Source document -
◇ ◇ ◇
Through Al-Anon's Twelve Steps, I am discovering a spirituality that allows me to believe that there is every reason to hope. With my Higher Power's help, regardless of my circumstances, I can feel fully alive in the moment and enjoy this feeling. The painful lessons of a lifetime are not unlearned overnight, but Al-Anon is helping me to learn that it is safe to feel, to hope, even to dream.

Today's Reminder
It is risky to care -- I may be disappointed. But in trying to protect myself from pain, I could cut myself off from the many delights that life has to offer. I will live more fully today.
"Years may wrinkle the skin, but to give up enthusiasm wrinkles the soul." Samuel Ullman

Passage 2
We hear it over and over again, in both AA and Al-Anon: this program is spiritual, not religious. Each of us must find our own way to Heaven and the Al-Anon teachings reinforce our faith in the way we choose to worship, whatever it may be. If our dedicated practice of Al-Anon helps us make a Heaven on earth, no religious faith would quarrel with this happy outcome.
Yet sometimes a member, devoted to a particular religion, may try to win others over to her faith, virtuously convinced that she is only trying to help. This can lead to confusion and many difficulties, and may indeed result in creating a rift in a marriage whose foundation is a common faith.
Today's Reminder
It is emphasized in our Traditions and in much of our literature that a) we are not affiliated with any other organization, and b) that the tenets of any faith can be applied with the Al-Anon program.
"I pray for the wisdom not to involve myself with the personal lives and beliefs of others, and to help them only by means of Al-Anon principles. 

I do believe that the most influential people are those that live their faith.  Someone trying to convince or argue you into believing, is cutting off connection.  But, I think focusing on your own journey and then sending out prayers for others that they come in their own time.... much more authentic and respectful!!
◇ ◇ ◇
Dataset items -

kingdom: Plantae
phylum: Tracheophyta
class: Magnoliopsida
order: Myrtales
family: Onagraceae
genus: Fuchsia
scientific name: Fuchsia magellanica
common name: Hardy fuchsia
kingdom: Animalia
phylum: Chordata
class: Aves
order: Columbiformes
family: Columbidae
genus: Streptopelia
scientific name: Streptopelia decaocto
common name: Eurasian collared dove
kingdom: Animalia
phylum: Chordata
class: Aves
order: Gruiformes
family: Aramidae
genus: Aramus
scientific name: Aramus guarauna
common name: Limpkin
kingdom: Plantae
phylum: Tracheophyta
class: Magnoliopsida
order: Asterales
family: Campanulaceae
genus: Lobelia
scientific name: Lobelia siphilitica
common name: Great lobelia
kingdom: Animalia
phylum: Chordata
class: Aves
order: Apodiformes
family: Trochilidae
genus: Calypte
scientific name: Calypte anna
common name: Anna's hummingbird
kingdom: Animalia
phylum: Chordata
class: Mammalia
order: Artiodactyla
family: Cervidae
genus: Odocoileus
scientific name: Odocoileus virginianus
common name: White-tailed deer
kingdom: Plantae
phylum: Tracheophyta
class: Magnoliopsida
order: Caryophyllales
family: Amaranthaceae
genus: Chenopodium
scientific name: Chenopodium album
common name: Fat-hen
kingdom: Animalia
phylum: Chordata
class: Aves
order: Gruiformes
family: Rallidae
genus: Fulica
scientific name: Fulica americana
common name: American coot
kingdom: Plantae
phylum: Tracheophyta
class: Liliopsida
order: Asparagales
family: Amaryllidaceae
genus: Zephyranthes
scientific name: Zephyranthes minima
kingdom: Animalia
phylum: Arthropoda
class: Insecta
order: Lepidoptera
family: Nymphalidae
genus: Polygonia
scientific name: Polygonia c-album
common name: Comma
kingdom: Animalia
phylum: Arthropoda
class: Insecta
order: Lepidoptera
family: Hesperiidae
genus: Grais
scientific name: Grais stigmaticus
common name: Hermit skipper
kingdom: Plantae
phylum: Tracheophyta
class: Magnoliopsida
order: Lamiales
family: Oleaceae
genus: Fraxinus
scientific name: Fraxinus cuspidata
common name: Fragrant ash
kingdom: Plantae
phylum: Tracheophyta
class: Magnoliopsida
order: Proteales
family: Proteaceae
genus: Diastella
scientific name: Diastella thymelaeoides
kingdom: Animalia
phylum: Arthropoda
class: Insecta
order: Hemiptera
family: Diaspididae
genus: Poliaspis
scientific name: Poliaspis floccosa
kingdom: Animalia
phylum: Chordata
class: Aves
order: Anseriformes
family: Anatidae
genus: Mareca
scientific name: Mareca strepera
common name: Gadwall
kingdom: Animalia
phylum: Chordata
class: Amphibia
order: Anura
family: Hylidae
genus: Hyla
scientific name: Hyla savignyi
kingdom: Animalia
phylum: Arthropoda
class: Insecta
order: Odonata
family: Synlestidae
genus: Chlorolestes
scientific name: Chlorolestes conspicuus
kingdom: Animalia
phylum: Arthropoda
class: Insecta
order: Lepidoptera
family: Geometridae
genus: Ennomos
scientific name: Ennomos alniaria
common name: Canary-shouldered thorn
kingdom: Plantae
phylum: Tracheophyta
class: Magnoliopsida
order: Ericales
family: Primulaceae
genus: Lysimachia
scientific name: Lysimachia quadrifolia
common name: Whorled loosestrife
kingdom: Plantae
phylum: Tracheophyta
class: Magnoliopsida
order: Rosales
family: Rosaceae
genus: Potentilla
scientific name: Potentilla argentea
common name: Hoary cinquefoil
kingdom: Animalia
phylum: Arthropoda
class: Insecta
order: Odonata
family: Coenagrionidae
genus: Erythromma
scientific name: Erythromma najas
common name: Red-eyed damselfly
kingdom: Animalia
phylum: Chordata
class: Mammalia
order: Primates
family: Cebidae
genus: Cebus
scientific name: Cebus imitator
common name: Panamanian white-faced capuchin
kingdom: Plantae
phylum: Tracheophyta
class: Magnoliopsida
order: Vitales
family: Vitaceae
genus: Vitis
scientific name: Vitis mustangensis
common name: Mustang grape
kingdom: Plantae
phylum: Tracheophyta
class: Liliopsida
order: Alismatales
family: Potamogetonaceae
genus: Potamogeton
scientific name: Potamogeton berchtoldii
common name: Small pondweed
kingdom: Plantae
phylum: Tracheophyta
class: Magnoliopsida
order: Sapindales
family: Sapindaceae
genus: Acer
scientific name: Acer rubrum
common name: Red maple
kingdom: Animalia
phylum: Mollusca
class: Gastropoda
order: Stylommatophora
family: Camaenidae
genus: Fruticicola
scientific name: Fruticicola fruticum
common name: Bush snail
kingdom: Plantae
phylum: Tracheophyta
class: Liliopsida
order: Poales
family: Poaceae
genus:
◇ ◇ ◇
Aim of the exercise - Write the next part of the Al-Anon text above, starting where it ends.

Final result -
Passage 3
I was raised by two alcoholics, and I felt angry that I had to attend a support group to deal with this fact.. I had not chosen my parents or their problems. Yet I was faced with the repercussions of their drinking. I resented my parents and begrudged giving up time to attend Al-Anon. At least the spouses of alcoholics had the choice of marrying the person. I had no choice about who my parents would be.
My group allowed me to stew in my resentment. They let me rail against Al-Anon, and no one insisted I be grateful for alcoholics or for the program. They simply told me to keep coming back. I shared my discontent, complained that it wasn't my fault, and ranted and raved about my parents. Gradually I found myself actually looking forward to my meetings. I was glad I could go to a safe place where people understood and accepted me. I became a grateful, recovering member of Al-Anon.
With the group, the Al-Anon tools, and my Higher Power, I learned that although my parents may initially have been responsible for many of my problems, the solutions were up to me. I finally grew up in Al-Anon. I've grown so much it's hard to remember the old me. Although my parents have not chosen recovery, my relationship with them continues to improve considerably as I apply the Al-Anon principles to my interactions with them.
Thought for the Day
I many not have grown up the way I wanted to the first time, but I can grow up all over again in Al-Anon.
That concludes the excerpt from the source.